*TEXTO DE ORIGEN*

::::::::

El premio de la rifa era un auto cero kilómetro. Ese año compramos un número. El domingo por la noche, en que se cerraba el festival, se hizo el sorteo y se trasmitió por radio. Nosotros lo escuchamos en casa con poca expectativa, hasta que empezó y el número del millar era el cinco, igual que el de nosotros. Siete y siete la centena, nueve y nueve la decena. Se hizo un corte antes del número final, mi madre pegó un grito de desesperación, ya no aguantaba más el suspenso.
Anoche empecé a mirar Succession, la serie que hace un lustro que vengo ignorando. Hace unos días fue el episodio final y desde entonces me he esforzado para no sufrir un spoiler a mano de uno de los humanos de la gran mayoría que si la han visto.

::::::::

*FILAS*
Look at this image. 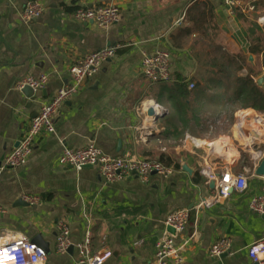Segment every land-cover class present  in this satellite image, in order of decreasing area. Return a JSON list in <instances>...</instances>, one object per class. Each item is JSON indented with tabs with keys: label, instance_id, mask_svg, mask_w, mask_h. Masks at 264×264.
Here are the masks:
<instances>
[{
	"label": "crops",
	"instance_id": "1",
	"mask_svg": "<svg viewBox=\"0 0 264 264\" xmlns=\"http://www.w3.org/2000/svg\"><path fill=\"white\" fill-rule=\"evenodd\" d=\"M29 1L0 0V245L26 237L47 252V264H78L75 250L56 253L57 224L66 222L79 242L88 219L93 253H113L106 264H157L166 218L189 210L186 232L177 238L189 242L181 264H252L248 249L264 240V217L249 209L264 188V179L255 175L264 161V113L226 98L225 64L257 60L248 47L257 36L264 40V0H244L232 11L222 0H37L44 13L27 23L22 13ZM109 4L120 9L121 18L108 30L75 18L79 9ZM115 45L122 46L116 57L61 107L56 133L37 139L24 167L5 168L41 106L69 83L71 66ZM157 50L171 54L169 83L151 84L141 75L144 56ZM42 75L49 82L31 98L17 89L22 79ZM151 101L166 109L158 121L140 111ZM242 112L249 119L240 126ZM90 145L110 157L130 152L157 160L174 173L110 185L94 168L58 164L65 147ZM207 164L246 174L248 188L199 208L212 192L201 174ZM23 196L41 203L29 206ZM223 239L230 240V251L211 258V248ZM137 240L144 243L135 246Z\"/></svg>",
	"mask_w": 264,
	"mask_h": 264
},
{
	"label": "built area",
	"instance_id": "2",
	"mask_svg": "<svg viewBox=\"0 0 264 264\" xmlns=\"http://www.w3.org/2000/svg\"><path fill=\"white\" fill-rule=\"evenodd\" d=\"M244 0H222L223 4L231 11L240 6ZM44 13L42 4L37 0H30L24 7L22 19L27 23L39 19ZM76 20L80 22H93L100 30H108L120 21L121 12L115 5H105L95 9H79L75 13ZM122 46L115 45L89 53L78 59L70 68V81L63 86L57 95L48 103L41 106L38 115L32 119L29 127L23 134L17 148H15L4 162L8 169L24 167L31 157L37 139L46 134L56 133L55 118L61 107L70 99L78 95L87 80L97 74L103 65L116 57ZM141 75L151 84H165L172 80L171 54L166 50H157L145 55L141 63ZM49 82L47 75L40 77L28 76L17 84L19 91L26 88L33 92L43 90ZM193 86H190L192 89ZM151 104H141L140 111L153 108L156 113L163 114L166 109L161 104L153 101ZM148 105V106H147ZM247 113L239 116L238 125L243 126L249 119ZM58 164L64 168L81 171L86 167L96 169L107 184H115L131 177H137L141 182H147L152 175H161L165 178L173 175L174 170L166 167L162 162L151 159H142L133 153H126L121 157L105 155L94 145L83 149H70L65 147L59 157ZM201 174L209 186L215 184L208 198L204 199L199 208H211L219 204L231 194L241 193L248 188L246 174H234L229 168H217L207 164ZM264 179V178H263ZM22 201L29 206L41 203V199L33 196H23ZM251 213L264 217V188L260 194L255 195L250 204ZM3 208L0 206V213ZM189 210H178L171 213L165 220V231L156 243L157 264H181L182 253L188 241L182 244L177 238L186 232L189 222ZM92 225L87 219L86 230L79 242H74L72 231L66 222H59L56 229V253L66 255L73 248L78 254V264H106L113 256L111 250L104 248L100 253L92 251ZM173 230L174 234L169 232ZM143 240L135 241V246H141ZM231 249L230 240L223 239L217 242L210 250L211 258H218ZM47 252L35 242L26 237L0 245V264H47ZM248 257L252 264H264V240L252 244L248 249Z\"/></svg>",
	"mask_w": 264,
	"mask_h": 264
},
{
	"label": "trees",
	"instance_id": "3",
	"mask_svg": "<svg viewBox=\"0 0 264 264\" xmlns=\"http://www.w3.org/2000/svg\"><path fill=\"white\" fill-rule=\"evenodd\" d=\"M258 35V34H255ZM248 52L250 55L255 57L262 56L263 64L262 71L264 75V40H261L259 36L256 37V40H250V45L248 47ZM248 61V57L245 58ZM252 66V64H249ZM253 67V66H252ZM251 68V67H250ZM242 66L239 67V70H242ZM187 83H181L180 86L188 87ZM237 90L235 91V96L239 99H243L244 103L249 102L246 108H251L257 112L264 113V90L259 88L252 74L247 76H242L236 79Z\"/></svg>",
	"mask_w": 264,
	"mask_h": 264
},
{
	"label": "rangeland",
	"instance_id": "4",
	"mask_svg": "<svg viewBox=\"0 0 264 264\" xmlns=\"http://www.w3.org/2000/svg\"><path fill=\"white\" fill-rule=\"evenodd\" d=\"M262 64H263V58L262 56L257 57V60L253 62L252 65L253 67L249 65V63L246 61V59L240 60V63H237L233 66H228L225 64V70L227 71L228 77H227V85L230 86L228 88V94L226 95L227 99H231V101H235L236 105L235 107L241 108L242 106H248L249 102L244 103L243 99H239L235 96L234 91L237 90V84H236V79L242 76H247L248 74H252V77L256 83L258 79H260L263 76V71H262ZM242 66V72L239 71V67ZM251 67V68H250ZM257 85V84H256ZM264 90V86L262 88ZM249 116V114L247 113Z\"/></svg>",
	"mask_w": 264,
	"mask_h": 264
},
{
	"label": "water",
	"instance_id": "5",
	"mask_svg": "<svg viewBox=\"0 0 264 264\" xmlns=\"http://www.w3.org/2000/svg\"><path fill=\"white\" fill-rule=\"evenodd\" d=\"M252 59H253V57H250V61H251ZM256 84H257V86H258L259 88H263V86H264V77H261L260 79H258V80L256 81ZM24 92H25V94H26V96H27L28 98H31V97L33 96V94H34V92H33L31 89H29V88H26V89L24 90ZM147 116H148V118L153 119V121H158L159 119H161V118L164 117L163 114H158V113H156L155 110H154L153 108H151V109H149V110L147 111ZM87 168L90 169V168H92V167H86V169H87ZM183 170H184L185 172H187L188 174L191 173V171H190L187 167H185V166H184ZM255 175H256L257 177H259V178H264V161L261 163V165L259 166V168L255 171ZM210 188L213 190V189L215 188V184H214V183H211V184H210ZM19 204L22 205V202H20ZM169 232H171L172 234H174L173 230H171V229H169ZM40 247H41V246H40ZM71 252H73V248H71V249L69 250V253H71Z\"/></svg>",
	"mask_w": 264,
	"mask_h": 264
},
{
	"label": "bare ground",
	"instance_id": "6",
	"mask_svg": "<svg viewBox=\"0 0 264 264\" xmlns=\"http://www.w3.org/2000/svg\"><path fill=\"white\" fill-rule=\"evenodd\" d=\"M247 115V114H246ZM257 119V117H256ZM195 145H198V146H205V143L201 142V141H195ZM209 146V145H208ZM213 149V148H212Z\"/></svg>",
	"mask_w": 264,
	"mask_h": 264
}]
</instances>
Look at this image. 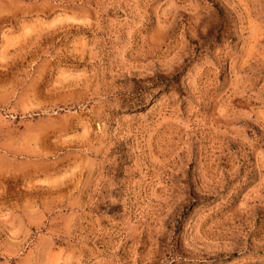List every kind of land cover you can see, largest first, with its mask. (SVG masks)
Segmentation results:
<instances>
[{"label": "rangeland", "instance_id": "1", "mask_svg": "<svg viewBox=\"0 0 264 264\" xmlns=\"http://www.w3.org/2000/svg\"><path fill=\"white\" fill-rule=\"evenodd\" d=\"M0 264H264V0H0Z\"/></svg>", "mask_w": 264, "mask_h": 264}]
</instances>
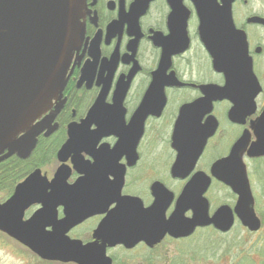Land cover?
<instances>
[{
  "label": "flooded vegetation",
  "instance_id": "1",
  "mask_svg": "<svg viewBox=\"0 0 264 264\" xmlns=\"http://www.w3.org/2000/svg\"><path fill=\"white\" fill-rule=\"evenodd\" d=\"M241 5L248 7L249 1H235L233 19L247 35L253 71L262 90L254 100L255 111L234 123L229 119L234 107L231 100L202 102L203 88L223 89L228 80L214 70L201 42L192 0H85L80 19L84 35L72 55L67 83L60 99H54L35 123L46 120L47 128L28 159L13 156L0 163L12 159L27 163L28 175L18 184L36 170L51 181L61 166L70 168L68 183L78 182L82 203H93L96 210L67 232L71 240L102 248L111 264H239L228 262L225 239L238 223L251 235L259 234L263 220L256 211L257 196L248 172L261 223L252 232L235 214L238 195L212 177L211 171L231 155L245 133L250 136V148L256 140L252 125L264 112V69L260 71L257 62L264 48L255 46L249 34L250 29L264 30L262 24L249 23L253 17L264 16L240 15ZM163 95L165 104L160 109ZM199 101L206 108L196 109ZM240 114L243 117L244 111ZM90 115L92 119L85 123ZM135 118L141 131L131 124ZM214 125L215 134L206 139ZM72 126H81L77 143L68 160L61 162L58 153L70 140ZM175 133L196 137L189 149L191 160L206 140L185 178L173 174L179 156ZM39 150L58 164L50 178L43 166L34 163ZM246 160L264 157L250 158L245 153ZM200 173L210 178L208 184L200 178L194 181ZM33 207L37 209L31 217L42 206L35 204L28 210ZM224 208L234 217L227 232L210 222ZM65 218L64 207H59L58 219Z\"/></svg>",
  "mask_w": 264,
  "mask_h": 264
},
{
  "label": "water",
  "instance_id": "2",
  "mask_svg": "<svg viewBox=\"0 0 264 264\" xmlns=\"http://www.w3.org/2000/svg\"><path fill=\"white\" fill-rule=\"evenodd\" d=\"M192 1L200 20L201 42L212 58L214 70L224 73L228 80L223 89L214 86L203 88L205 98L202 102L231 100L234 107L229 119L234 123L242 122L255 111L254 100L262 89L253 71L247 35L234 23L233 5L236 0H221V4L218 0ZM84 2L0 0V163L13 156L28 159L36 148L37 138L47 128L46 120L37 125L35 123L46 114L54 99H60L67 83L65 77L72 55L84 35V26L80 23ZM249 23L264 25V19L253 17ZM200 103L194 104L196 109L206 108ZM160 104L162 109L164 95ZM241 110L244 111L243 117ZM91 119L90 115L85 123ZM139 122L135 118L131 124L134 127L137 125L141 131ZM72 127L74 132L70 134V140L58 153L61 162L68 160L77 143L81 126ZM216 127L214 125L207 132L206 139L215 134ZM181 128L182 124L178 122V129ZM252 130L256 140L250 148V136L245 133L234 145L231 155L213 166L211 175L238 195L235 214L244 227L256 232L261 223L255 214L243 156L247 153L250 158L264 157V112L254 122ZM175 136L174 146L178 148L179 156L173 174L185 178L200 156L206 140L191 160L189 149L196 137L178 136L176 133ZM69 176L70 168L65 165L57 170L51 181L40 170L30 174L17 185L12 197L0 204V232L45 262L111 264L102 248L94 244L83 245L67 236V232L82 218L96 212L93 203H82L79 183L69 184ZM199 178L207 184L210 181L202 173L197 174L194 181ZM188 195L187 191L184 199ZM35 204L42 207L25 220V213ZM59 207L65 209L64 220L58 219ZM195 213L197 216L200 214L199 211ZM210 222L227 232L234 224L233 213L224 208Z\"/></svg>",
  "mask_w": 264,
  "mask_h": 264
},
{
  "label": "rangeland",
  "instance_id": "3",
  "mask_svg": "<svg viewBox=\"0 0 264 264\" xmlns=\"http://www.w3.org/2000/svg\"><path fill=\"white\" fill-rule=\"evenodd\" d=\"M248 1V7L244 5L238 7L240 15L258 13L264 16V0ZM249 34L252 36V41L255 46L264 48L263 29H250ZM257 62L259 67H261L260 71L264 69V53L258 57ZM224 135V132H222L220 140L224 138ZM167 159H169L168 155ZM35 162L43 166L42 171L43 173H47L49 178L58 166L53 156L50 157L49 154L45 155L42 150L36 152L34 157V163ZM245 163L247 165L252 187L256 194L255 198L257 196L256 211L260 219L263 220V227L259 234L251 235L246 230H243L238 223L235 229L227 235L224 248L229 263H235L237 261L239 264H264V160H246ZM28 170L23 173L18 170L20 175L17 178H20V180L14 182L11 179L13 178V171H11V169L7 171L0 169V204L6 202L13 186L23 180ZM36 209V207H33L28 210L24 219L28 220ZM38 260L39 259L27 248L0 232V264H36Z\"/></svg>",
  "mask_w": 264,
  "mask_h": 264
},
{
  "label": "trees",
  "instance_id": "4",
  "mask_svg": "<svg viewBox=\"0 0 264 264\" xmlns=\"http://www.w3.org/2000/svg\"><path fill=\"white\" fill-rule=\"evenodd\" d=\"M16 167H17V169H16ZM0 169H4L5 171L11 169V171H13V175H12L13 178H11L12 181L18 182L20 180V178H17L20 175L18 170L23 173L26 170H28L29 167H28L27 163H21V161H18L16 159H12V160H9V161L3 163L2 165H0ZM36 264H59V263L45 262V261H42L39 259Z\"/></svg>",
  "mask_w": 264,
  "mask_h": 264
}]
</instances>
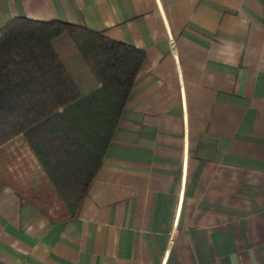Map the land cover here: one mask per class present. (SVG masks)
<instances>
[{
    "label": "crops",
    "instance_id": "crops-1",
    "mask_svg": "<svg viewBox=\"0 0 264 264\" xmlns=\"http://www.w3.org/2000/svg\"><path fill=\"white\" fill-rule=\"evenodd\" d=\"M16 16L145 59L75 218L23 200L39 173L0 147V264H264V0H0Z\"/></svg>",
    "mask_w": 264,
    "mask_h": 264
},
{
    "label": "trees",
    "instance_id": "trees-1",
    "mask_svg": "<svg viewBox=\"0 0 264 264\" xmlns=\"http://www.w3.org/2000/svg\"><path fill=\"white\" fill-rule=\"evenodd\" d=\"M144 59L60 19L16 16L0 28V147L22 137L39 169L37 187H20L23 200L55 221L76 217Z\"/></svg>",
    "mask_w": 264,
    "mask_h": 264
},
{
    "label": "rangeland",
    "instance_id": "rangeland-1",
    "mask_svg": "<svg viewBox=\"0 0 264 264\" xmlns=\"http://www.w3.org/2000/svg\"><path fill=\"white\" fill-rule=\"evenodd\" d=\"M13 146H17L18 149H20V151H22V153L20 154L22 161L20 162L17 159L19 161V162H17L18 163L17 165H19V166L17 168L16 167L10 168L11 172L12 171H13V173L15 172V176H17L19 178H22V177L30 178L31 177V180L35 181L34 176L36 173H39V169L36 172V170H35V168H36L35 159L31 155V153L29 152V149H28L24 139H20V140L16 141Z\"/></svg>",
    "mask_w": 264,
    "mask_h": 264
}]
</instances>
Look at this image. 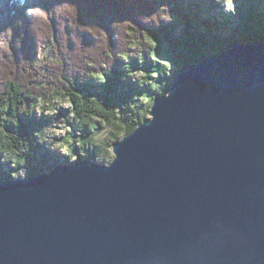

::::::::

*TAREAS*
A – ¿Qué cifras del número sorteado nombra el texto? Enuméralas todas con la posición que ocupa cada una.
B – Recopila todas las líneas de las entradas que contengan la palabra "crops".
Las entradas no guardan relación alguna con el texto.

*RESPUESTAS POR TAREA*
A – Cinco en el millar, siete en la centena y nueve en la decena.

B –
	"label": "crops",
    "label": "crops",
    "instance_id": "crops-1",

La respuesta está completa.